The handwriting is on the wall. MAGA forces hope to use their new authoritarian powers to gut reproductive health care and control of their bodies by people who can get pregnant. When fully unleashed, these forces intend to end not only abortion access but hormonal birth control and in vitro fertilization. According to journalist Emily Amick, the conservative women’s media outlet Evie Magazine, backed by far-right tech billionaire Peter Thiel, averages one anti-birth-control article per month. The new Heritage Foundation report called “Saving America by Saving the Family” argues for replacing science-backed infertility treatments like IVF with the ideologically-loaded practice of “restorative reproductive medicine“ (RRM). To ensure population growth, the “Saving the Family“ report even advocates taking student loans away from women so that they do not delay childbirth by trying to get an undergraduate college degree or establish a career.

 The sheer scale and completeness of the MAGA vision for ending individual control over reproduction must be absorbed. The far right, flush with new political power, is beginning the fight for a national natal policy. They are proposing  to fund measures that stimulate the growth of a regressive patriarchal family birthing and raising children who will thrive in an authoritarian society.
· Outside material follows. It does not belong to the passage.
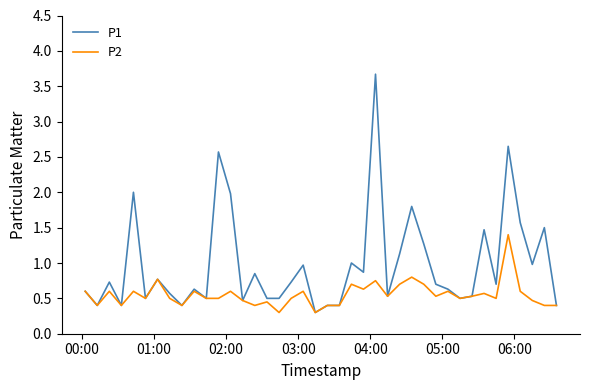

Which series has the widest spread of values?

P1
Only a truly mass movement, in the streets, and daily organizing new millions to struggle for a reproductive justice can effectively defeat this reactionary drive. Women’s organizations that subordinate our struggle to a Democratic Party electoral strategy oppose this mass action strategy, but they must be overcome, first by local organizing and then by local grassroots groups connecting to build an independent national movement. Let’s begin.